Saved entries
=== Section Start ===
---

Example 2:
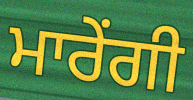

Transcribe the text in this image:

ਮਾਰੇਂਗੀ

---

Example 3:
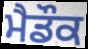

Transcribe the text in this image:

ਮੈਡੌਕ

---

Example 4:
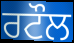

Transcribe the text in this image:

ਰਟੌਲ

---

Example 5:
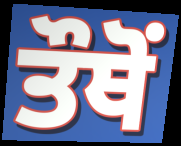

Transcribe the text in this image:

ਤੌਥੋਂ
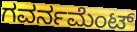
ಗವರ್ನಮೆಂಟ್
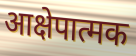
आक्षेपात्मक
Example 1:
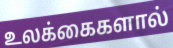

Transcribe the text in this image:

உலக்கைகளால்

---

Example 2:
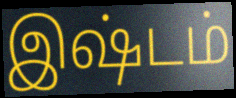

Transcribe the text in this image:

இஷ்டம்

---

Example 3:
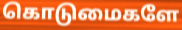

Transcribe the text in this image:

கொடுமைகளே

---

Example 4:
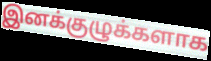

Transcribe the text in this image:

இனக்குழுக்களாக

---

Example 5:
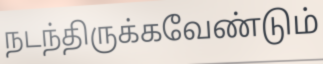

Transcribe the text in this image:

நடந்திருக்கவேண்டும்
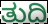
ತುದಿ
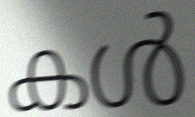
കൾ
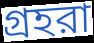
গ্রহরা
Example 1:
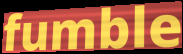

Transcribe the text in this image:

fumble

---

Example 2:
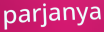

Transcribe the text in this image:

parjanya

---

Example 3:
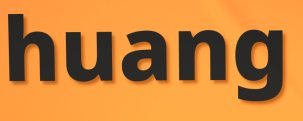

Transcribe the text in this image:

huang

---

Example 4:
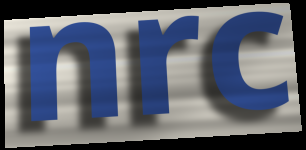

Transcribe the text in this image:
=== Section End ===
WORK REQUIRED:
A faithful copy of every entry is needed, omitting each image.

RESULT OF THE TASK:
---

Example 2:

Transcribe the text in this image:

ਮਾਰੇਂਗੀ

---

Example 3:

Transcribe the text in this image:

ਮੈਡੌਕ

---

Example 4:

Transcribe the text in this image:

ਰਟੌਲ

---

Example 5:

Transcribe the text in this image:

ਤੌਥੋਂ
ಗವರ್ನಮೆಂಟ್
आक्षेपात्मक
Example 1:

Transcribe the text in this image:

உலக்கைகளால்

---

Example 2:

Transcribe the text in this image:

இஷ்டம்

---

Example 3:

Transcribe the text in this image:

கொடுமைகளே

---

Example 4:

Transcribe the text in this image:

இனக்குழுக்களாக

---

Example 5:

Transcribe the text in this image:

நடந்திருக்கவேண்டும்
ತುದಿ
കൾ
গ্রহরা
Example 1:

Transcribe the text in this image:

fumble

---

Example 2:

Transcribe the text in this image:

parjanya

---

Example 3:

Transcribe the text in this image:

huang

---

Example 4:

Transcribe the text in this image:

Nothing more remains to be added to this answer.